On the Inkstuds program earlier today, Gary Groth, Ben Schwartz and I talked about comics criticism with Robin McConnell. The pretext was Ben’s recent anthology of essays and interviews on comics. You can listen to the show here. The discussion ran all over the place. Among other topics discussed:

1. The transformative  role played by Gil Kane in getting people to talk about visual storytelling as well as literary narrative, and in general Kane as a spark for comics criticism and enthusiasm about comics.

2. The difference between art and entertainment.

3. The importance of destructive criticism (with discussions of the relative merits of Mark Twain, H.L. Mencken, and Dwight Macdonald). I wish I had remembered to mention John Metcalf, who belongs in this tradition.

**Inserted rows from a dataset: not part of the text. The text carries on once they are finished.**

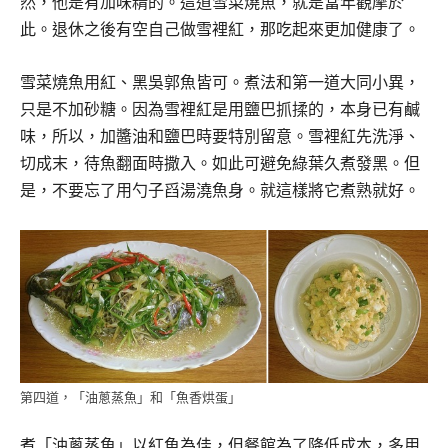
然，他是有加味精的。這道雪菜燒魚，就是當年觀摩於
此。退休之後有空自己做雪裡紅，那吃起來更加健康了。
雪菜燒魚用紅、黑吳郭魚皆可。煮法和第一道大同小異，
只是不加砂糖。因為雪裡紅是用鹽巴抓揉的，本身已有鹹
味，所以，加醬油和鹽巴時要特別留意。雪裡紅先洗淨、
切成末，待魚翻面時撒入。如此可避免綠葉久煮發黑。但
是，不要忘了用勺子舀湯澆魚身。就這樣將它煮熟就好。
第四道，「油蔥蒸魚」和「魚香烘蛋」
煮「油蔥蒸魚」以紅魚為佳，但餐館為了降低成本，多用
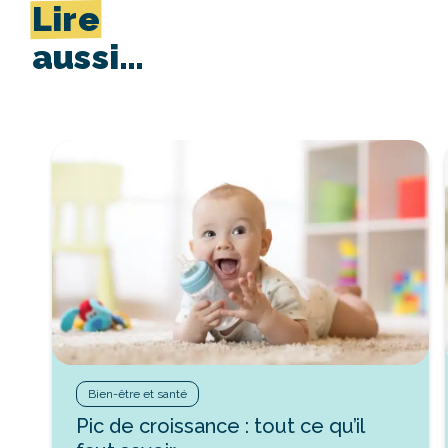
Lire
aussi…
Bien-être et santé
Pic de croissance : tout ce qu’il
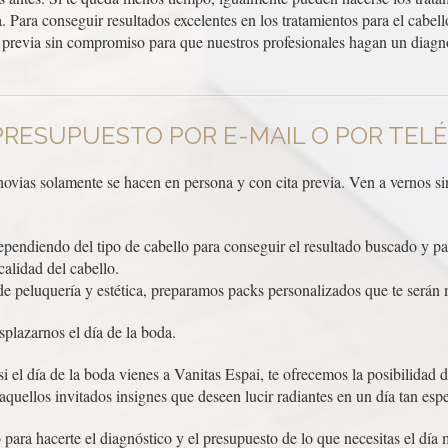
a. Para conseguir resultados excelentes en los tratamientos para el cabe
ta previa sin compromiso para que nuestros profesionales hagan un diagn
PRESUPUESTO POR E-MAIL O POR TEL
 novias solamente se hacen en persona y con cita previa. Ven a vernos s
pendiendo del tipo de cabello para conseguir el resultado buscado y pa
calidad del cabello.
de peluquería y estética, preparamos packs personalizados que te serán 
plazarnos el día de la boda.
 el día de la boda vienes a Vanitas Espai, te ofrecemos la posibilidad d
aquellos invitados insignes que deseen lucir radiantes en un día tan espe
ra hacerte el diagnóstico y el presupuesto de lo que necesitas el día m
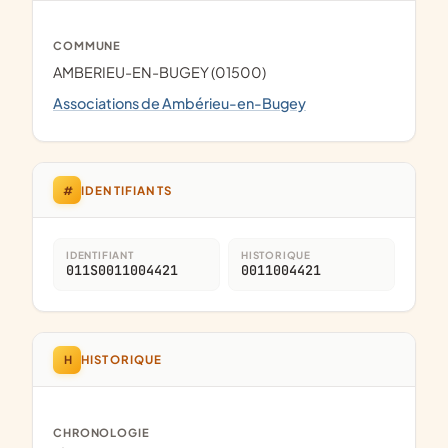
COMMUNE
AMBERIEU-EN-BUGEY (01500)
Associations de Ambérieu-en-Bugey
#
IDENTIFIANTS
IDENTIFIANT
HISTORIQUE
011S0011004421
0011004421
H
HISTORIQUE
CHRONOLOGIE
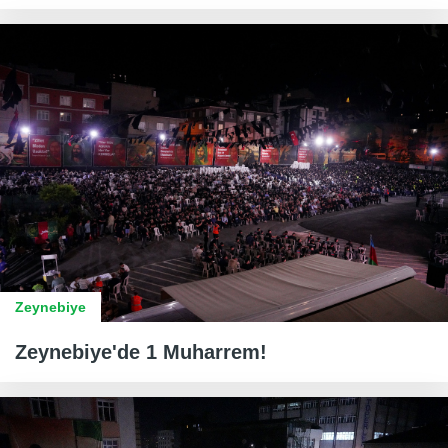
Zeynebiye
Zeynebiye'de 1 Muharrem!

4. The seductive dangers posed by Mencken’s style.  Again, I wish I had remembered Christopher Hitchens’s great sentence about the impact of Mencken on some of his dimmer imitators: “No wonder, then, that in his ill-tempered and misanthropic shape, [Mencken] has been adopted as a premature foe of ‘PC’ by the rancorous crowd of minor swells who put out the American Spectator. ”

5. Why Mark Beyer, David Collier and Kim Deitch need critical champions (although Gary mentioned that there is an essay by Gary Giddins on Deitch’s work. I had no idea that this essay existed and will now have to track it down).

6. The reputational status of Eisner and Spiegelman.

If you are interested in these and related topics, listen to the show.